After traveling to forty-six of the fifty states and being deployed to serve in several different countries, Israel is the place that meant the most to Steve. 

“I paid my own money to take that trip and it was worth every penny.  It was by far the best place I’ve been . . . seeing the place where Jesus has been and going out on the sea of Galilee.  There is a museum with the boat that Jesus used to fish with his disciples. There is so much to see, it’s literally unreal.   Over all the years that this stuff has been buried, destroyed.  They’ve got tunnels everywhere. You can see the old columns from years gone by.  If you haven’t read about it . . . Mt. Masada . . . how they got the water up there.  You have to take a cable car up there.  It’s about ¾ of a mile.   We met a lady over there who was sent over with her sister, by their mother, to escape the Holocaust.  Her story is amazing . . . another highlight of the trip.”  

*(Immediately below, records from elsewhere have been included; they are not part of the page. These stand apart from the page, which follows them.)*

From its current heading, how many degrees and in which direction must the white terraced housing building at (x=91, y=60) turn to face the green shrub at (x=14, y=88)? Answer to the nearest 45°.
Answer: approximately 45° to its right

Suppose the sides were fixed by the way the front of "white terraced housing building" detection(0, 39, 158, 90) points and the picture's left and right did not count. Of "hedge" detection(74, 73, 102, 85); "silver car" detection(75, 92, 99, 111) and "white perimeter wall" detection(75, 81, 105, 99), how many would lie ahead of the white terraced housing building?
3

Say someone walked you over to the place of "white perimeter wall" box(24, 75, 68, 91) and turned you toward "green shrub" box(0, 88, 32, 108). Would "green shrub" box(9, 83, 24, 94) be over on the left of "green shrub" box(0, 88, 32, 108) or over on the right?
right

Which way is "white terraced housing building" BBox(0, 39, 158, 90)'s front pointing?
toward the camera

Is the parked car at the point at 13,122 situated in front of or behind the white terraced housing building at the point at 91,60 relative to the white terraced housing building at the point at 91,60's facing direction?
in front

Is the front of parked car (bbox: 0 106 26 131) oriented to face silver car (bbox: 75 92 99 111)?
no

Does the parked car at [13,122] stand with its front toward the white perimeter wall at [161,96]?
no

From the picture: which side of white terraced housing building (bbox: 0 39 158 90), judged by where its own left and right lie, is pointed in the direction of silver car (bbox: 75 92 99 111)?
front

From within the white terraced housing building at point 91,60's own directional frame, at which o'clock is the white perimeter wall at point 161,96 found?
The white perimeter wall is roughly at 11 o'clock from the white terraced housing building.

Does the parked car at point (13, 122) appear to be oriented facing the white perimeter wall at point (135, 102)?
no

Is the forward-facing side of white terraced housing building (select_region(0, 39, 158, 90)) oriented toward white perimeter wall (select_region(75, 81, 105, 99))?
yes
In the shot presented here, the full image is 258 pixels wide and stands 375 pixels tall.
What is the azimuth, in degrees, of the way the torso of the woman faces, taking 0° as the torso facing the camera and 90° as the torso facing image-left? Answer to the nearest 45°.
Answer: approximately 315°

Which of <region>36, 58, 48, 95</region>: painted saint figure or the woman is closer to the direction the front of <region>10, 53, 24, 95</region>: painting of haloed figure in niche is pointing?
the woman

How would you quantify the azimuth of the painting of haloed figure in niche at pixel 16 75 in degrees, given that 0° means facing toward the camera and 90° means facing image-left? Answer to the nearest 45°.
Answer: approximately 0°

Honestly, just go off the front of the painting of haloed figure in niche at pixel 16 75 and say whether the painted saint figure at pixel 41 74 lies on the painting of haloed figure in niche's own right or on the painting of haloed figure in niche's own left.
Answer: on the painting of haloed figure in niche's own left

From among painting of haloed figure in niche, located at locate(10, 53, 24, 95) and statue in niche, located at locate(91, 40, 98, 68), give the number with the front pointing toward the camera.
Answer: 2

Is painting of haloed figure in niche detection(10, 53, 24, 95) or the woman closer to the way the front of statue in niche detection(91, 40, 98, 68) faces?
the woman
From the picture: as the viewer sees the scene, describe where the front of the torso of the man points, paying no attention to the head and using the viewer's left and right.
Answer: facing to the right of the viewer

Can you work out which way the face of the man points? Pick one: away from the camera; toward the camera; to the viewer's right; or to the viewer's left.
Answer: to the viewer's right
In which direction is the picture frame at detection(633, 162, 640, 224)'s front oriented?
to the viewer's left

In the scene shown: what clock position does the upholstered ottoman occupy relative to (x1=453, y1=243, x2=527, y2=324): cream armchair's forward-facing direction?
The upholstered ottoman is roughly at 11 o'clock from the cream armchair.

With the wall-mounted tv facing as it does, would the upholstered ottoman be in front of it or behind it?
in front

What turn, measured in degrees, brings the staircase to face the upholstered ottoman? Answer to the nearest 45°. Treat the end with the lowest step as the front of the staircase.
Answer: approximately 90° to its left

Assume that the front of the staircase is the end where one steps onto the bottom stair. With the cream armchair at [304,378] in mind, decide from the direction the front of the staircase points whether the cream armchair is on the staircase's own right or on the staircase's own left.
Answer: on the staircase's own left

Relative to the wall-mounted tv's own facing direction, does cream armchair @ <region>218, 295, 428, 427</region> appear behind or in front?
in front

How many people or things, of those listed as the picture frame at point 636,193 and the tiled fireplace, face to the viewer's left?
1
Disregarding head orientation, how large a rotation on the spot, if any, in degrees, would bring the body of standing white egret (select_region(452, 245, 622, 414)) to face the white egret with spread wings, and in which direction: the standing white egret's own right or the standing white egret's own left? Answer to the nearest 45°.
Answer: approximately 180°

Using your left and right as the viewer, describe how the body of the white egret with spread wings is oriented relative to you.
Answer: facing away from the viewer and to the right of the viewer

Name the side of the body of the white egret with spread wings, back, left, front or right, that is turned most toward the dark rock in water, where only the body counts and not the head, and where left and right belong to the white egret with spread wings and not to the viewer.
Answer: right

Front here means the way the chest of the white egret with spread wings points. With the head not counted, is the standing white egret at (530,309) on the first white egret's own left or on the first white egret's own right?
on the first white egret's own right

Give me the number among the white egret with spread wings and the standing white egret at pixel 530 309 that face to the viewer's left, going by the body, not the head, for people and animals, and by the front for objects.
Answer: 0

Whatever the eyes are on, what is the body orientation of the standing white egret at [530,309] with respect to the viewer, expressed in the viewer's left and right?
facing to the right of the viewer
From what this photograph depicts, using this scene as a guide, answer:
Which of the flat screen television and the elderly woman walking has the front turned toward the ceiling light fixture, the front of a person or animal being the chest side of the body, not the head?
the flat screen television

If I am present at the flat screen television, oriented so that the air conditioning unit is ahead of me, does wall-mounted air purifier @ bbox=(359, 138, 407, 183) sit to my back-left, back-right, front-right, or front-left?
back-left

Steve’s son, Blake, reflects on the years his dad was deployed to service in Iraq during the Desert Storm Campaign.  His parents were divorced years before and he had been used to not living with his dad except for visits on the weekend.  Blake,  at age 16,  had only been living with his dad for about a year and a-half when he was called away.  

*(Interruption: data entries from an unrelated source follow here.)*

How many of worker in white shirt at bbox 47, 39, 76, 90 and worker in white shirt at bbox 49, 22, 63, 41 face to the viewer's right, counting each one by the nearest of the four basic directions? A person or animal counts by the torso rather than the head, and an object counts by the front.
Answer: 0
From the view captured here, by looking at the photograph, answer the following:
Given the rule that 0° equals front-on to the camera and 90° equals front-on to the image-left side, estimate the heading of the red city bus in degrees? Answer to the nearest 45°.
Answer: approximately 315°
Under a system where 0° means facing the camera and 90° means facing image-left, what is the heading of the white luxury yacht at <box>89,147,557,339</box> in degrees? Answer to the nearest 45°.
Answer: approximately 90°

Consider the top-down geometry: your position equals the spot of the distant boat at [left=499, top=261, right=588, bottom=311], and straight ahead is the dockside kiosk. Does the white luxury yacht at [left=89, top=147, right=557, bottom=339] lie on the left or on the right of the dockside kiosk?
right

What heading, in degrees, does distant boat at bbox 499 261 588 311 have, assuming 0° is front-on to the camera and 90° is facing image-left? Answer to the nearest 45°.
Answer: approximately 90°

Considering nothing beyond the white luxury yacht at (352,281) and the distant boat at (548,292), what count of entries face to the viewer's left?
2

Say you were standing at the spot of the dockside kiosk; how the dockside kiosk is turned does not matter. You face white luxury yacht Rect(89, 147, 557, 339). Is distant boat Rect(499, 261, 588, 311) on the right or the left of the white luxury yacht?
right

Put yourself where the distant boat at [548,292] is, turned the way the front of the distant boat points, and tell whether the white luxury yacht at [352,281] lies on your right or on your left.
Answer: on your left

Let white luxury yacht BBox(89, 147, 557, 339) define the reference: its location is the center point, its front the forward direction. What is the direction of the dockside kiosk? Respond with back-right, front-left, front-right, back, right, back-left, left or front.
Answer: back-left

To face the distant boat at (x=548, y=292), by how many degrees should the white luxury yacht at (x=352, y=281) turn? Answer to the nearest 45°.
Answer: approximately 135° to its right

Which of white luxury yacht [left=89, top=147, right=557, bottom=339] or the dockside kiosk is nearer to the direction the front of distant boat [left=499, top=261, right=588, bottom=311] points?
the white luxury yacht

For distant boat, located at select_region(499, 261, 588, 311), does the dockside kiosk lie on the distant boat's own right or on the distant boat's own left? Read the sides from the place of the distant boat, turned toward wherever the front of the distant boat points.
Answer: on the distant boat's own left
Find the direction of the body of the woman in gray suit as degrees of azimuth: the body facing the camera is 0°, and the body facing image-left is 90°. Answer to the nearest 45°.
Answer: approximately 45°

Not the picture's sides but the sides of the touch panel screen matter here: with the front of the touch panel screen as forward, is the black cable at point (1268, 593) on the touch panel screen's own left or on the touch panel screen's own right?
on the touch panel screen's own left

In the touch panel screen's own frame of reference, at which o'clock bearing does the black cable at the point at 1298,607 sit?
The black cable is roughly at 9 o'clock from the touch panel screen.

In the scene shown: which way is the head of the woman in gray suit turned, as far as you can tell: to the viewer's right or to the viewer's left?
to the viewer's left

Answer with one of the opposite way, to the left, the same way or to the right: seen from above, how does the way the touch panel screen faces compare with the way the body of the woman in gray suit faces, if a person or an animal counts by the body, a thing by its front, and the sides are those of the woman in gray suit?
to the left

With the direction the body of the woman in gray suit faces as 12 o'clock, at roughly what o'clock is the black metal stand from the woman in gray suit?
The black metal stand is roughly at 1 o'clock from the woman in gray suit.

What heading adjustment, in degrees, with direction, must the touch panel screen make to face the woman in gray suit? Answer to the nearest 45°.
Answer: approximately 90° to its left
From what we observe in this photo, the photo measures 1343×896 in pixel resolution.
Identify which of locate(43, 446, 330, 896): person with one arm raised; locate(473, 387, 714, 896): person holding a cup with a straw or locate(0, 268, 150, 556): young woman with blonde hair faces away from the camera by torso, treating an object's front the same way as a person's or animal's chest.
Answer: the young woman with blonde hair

“It was different than being just a phone call away.  Dad was gone and it was different.  I lived with my aunt, dad’s sister, but I had a lot of responsibilities.  I helped out with my grandmother, who was in poor health, and I did a lot of yard work.  I didn’t have the life of an average sixteen-year old.  I had school, work, and took care of two different households.  I didn’t get to talk with my dad regularly.  It all depended on what he was doing and there was a time-change for when he was able to call.  When I went to bed, he would be just getting up.  It was stressful not knowing if he was coming home and not knowing what the next day would hold for him.  I stayed busy helping my aunt and my grandma and spent a lot of time alone in my bedroom.  It’s a scary thought thinking that you might hear your dad had died in war.  I did have a lot of responsibility and that helped me to get through a lot of stuff.  I had enough to focus on that kept me from focusing on the negatives of what could be.”  

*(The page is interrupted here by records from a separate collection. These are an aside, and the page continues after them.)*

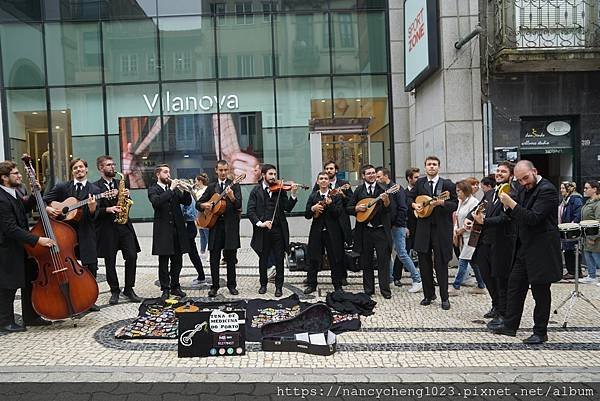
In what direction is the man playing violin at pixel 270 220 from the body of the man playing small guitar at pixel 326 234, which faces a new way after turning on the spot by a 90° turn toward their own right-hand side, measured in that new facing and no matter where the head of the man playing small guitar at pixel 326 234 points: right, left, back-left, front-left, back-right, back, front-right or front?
front

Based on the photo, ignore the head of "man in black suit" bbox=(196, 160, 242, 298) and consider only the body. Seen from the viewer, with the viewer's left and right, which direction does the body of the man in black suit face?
facing the viewer

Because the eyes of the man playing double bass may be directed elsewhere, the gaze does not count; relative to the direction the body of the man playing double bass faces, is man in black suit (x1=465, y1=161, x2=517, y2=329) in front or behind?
in front

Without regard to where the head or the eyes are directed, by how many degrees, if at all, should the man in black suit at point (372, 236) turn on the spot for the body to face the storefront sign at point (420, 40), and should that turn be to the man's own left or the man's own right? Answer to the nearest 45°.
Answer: approximately 180°

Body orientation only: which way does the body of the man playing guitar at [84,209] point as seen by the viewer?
toward the camera

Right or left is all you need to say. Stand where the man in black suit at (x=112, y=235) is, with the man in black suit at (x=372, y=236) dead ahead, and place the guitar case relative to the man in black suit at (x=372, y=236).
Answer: right

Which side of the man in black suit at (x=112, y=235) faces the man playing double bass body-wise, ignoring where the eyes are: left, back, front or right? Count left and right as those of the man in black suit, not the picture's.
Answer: right

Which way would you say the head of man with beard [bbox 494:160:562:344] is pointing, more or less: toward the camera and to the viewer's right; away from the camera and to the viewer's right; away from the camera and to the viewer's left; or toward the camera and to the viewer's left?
toward the camera and to the viewer's left

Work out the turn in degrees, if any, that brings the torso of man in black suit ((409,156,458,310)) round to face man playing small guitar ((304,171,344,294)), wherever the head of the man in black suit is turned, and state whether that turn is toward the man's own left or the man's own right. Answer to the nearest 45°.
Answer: approximately 90° to the man's own right

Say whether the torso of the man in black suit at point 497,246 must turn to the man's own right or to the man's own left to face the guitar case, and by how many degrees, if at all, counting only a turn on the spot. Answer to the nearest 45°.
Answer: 0° — they already face it

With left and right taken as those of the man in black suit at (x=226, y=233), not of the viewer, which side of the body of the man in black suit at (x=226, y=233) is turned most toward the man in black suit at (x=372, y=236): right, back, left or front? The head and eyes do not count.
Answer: left

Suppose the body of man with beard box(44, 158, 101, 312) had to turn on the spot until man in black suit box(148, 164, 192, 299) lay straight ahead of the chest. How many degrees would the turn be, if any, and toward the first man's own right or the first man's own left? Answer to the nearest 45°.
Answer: approximately 90° to the first man's own left

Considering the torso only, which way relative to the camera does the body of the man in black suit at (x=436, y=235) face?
toward the camera
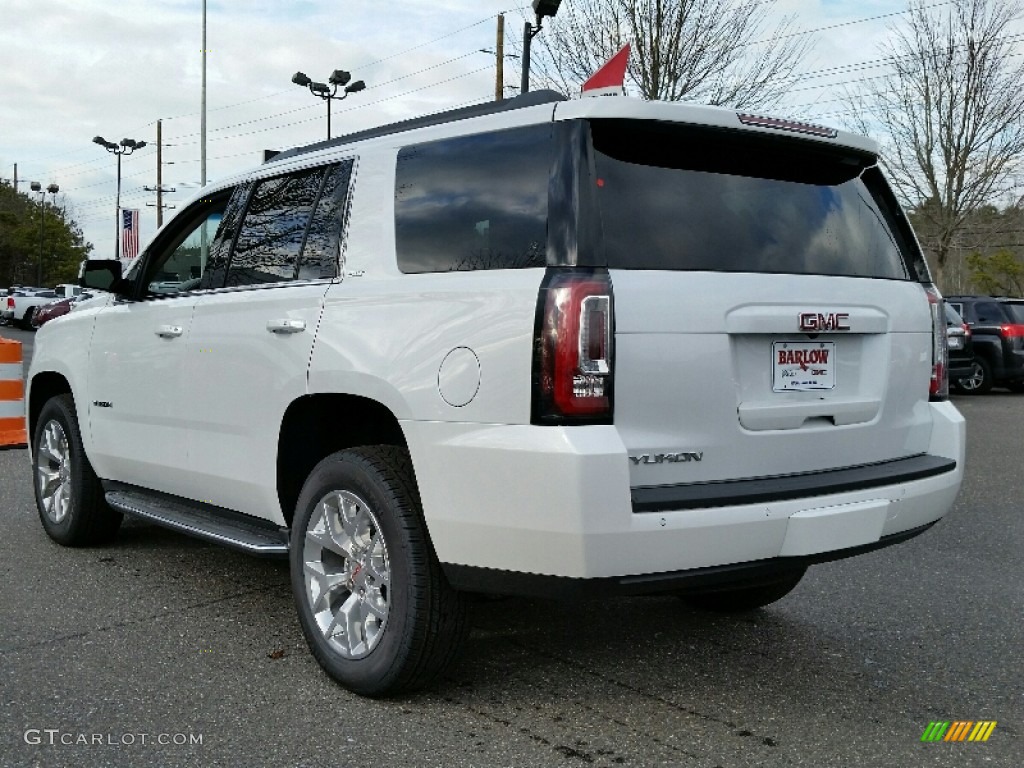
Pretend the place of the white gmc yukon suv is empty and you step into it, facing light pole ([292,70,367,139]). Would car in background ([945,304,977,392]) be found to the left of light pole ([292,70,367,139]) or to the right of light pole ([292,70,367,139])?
right

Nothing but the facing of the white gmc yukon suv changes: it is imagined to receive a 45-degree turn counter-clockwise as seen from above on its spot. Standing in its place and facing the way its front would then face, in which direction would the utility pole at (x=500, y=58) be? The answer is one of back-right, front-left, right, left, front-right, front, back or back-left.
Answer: right

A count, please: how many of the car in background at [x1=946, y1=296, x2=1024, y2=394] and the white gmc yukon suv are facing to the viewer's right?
0

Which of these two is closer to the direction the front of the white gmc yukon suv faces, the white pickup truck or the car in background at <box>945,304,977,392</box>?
the white pickup truck

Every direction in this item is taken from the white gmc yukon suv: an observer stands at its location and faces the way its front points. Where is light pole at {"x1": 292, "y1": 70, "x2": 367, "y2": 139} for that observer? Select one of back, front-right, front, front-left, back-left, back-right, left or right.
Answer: front-right

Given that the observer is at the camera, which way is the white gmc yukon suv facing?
facing away from the viewer and to the left of the viewer

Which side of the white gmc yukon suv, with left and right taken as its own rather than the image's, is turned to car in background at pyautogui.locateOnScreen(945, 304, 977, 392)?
right

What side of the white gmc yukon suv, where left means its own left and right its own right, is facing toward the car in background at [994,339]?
right

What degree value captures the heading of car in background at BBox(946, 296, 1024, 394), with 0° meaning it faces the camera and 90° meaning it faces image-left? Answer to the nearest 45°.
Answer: approximately 135°

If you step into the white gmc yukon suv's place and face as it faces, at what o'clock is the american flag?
The american flag is roughly at 1 o'clock from the white gmc yukon suv.

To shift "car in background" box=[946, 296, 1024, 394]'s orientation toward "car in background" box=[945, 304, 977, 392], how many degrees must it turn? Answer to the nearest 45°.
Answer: approximately 90° to its left

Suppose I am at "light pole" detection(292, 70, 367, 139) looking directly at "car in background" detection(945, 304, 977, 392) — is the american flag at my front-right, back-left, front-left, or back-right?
back-right

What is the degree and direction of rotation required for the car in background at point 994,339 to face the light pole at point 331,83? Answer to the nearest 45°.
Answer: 0° — it already faces it
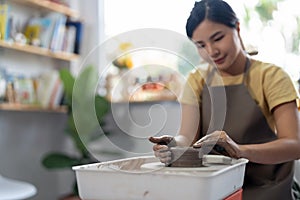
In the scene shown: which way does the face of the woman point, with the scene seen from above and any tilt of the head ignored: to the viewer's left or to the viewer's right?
to the viewer's left

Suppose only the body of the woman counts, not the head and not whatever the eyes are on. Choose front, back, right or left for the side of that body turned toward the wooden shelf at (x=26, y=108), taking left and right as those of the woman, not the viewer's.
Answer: right

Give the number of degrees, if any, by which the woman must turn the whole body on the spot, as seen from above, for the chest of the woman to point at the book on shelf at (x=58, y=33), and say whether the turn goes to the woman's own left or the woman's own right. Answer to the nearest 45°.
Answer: approximately 90° to the woman's own right

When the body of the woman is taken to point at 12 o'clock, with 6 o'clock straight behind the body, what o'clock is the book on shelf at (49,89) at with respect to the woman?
The book on shelf is roughly at 3 o'clock from the woman.

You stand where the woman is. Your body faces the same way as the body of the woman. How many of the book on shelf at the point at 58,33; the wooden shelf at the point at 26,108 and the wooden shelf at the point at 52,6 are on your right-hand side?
3

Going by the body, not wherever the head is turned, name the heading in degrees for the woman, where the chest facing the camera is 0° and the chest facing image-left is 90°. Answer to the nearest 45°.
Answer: approximately 45°

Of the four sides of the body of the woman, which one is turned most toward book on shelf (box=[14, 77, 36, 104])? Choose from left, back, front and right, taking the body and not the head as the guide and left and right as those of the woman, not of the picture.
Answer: right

“I didn’t have Christ then, and I started hanging out with the wrong people. That took me down a road that I didn’t need to be down.  Once I wrecked a vehicle of his that I wasn’t supposed to be driving.  I totaled it and there went my driving privileges.  The only way I got to drive my truck was when my aunt was gone on the weekend and I would take my grandma out for dinner on Friday nights.  After I wrecked it, he came home about four months later for a two-week break.  I told him about the wreck at the airport.  I had to keep it a secret while dad was gone, because I didn’t want him to worry about me or be upset while he was over there.” 

“It feels good to know that my dad, men and women like my dad, are willing to sacrifice their family, and their time, to go fight for everybody else in this country.  Many people probably don’t even realize the sacrifices that they go through, or that their families go through as well, to keep America safe.” 

“You know I took the ASVAB test to get in the Guard twice.  The first time I missed the passing score by just a few points, so I took it again and I passed it.  But then, they said I had taken the same test twice.  That I needed to go back and take it again with a different version.  Well, after that I did not want to go through that again, so I didn’t do it.  Looking back I wish I would have taken it again.  But then again,  although now I would be more mentally ready, I wouldn’t go.  I have a wife and a family here and it's a different world.”

“There have been close calls (car wrecks . . . etc) over the years, and this makes me look back.  Everything is a choice, but it is also a process.   I found the Lord a few years ago and realized that everything you go through is a process to make you who you are.”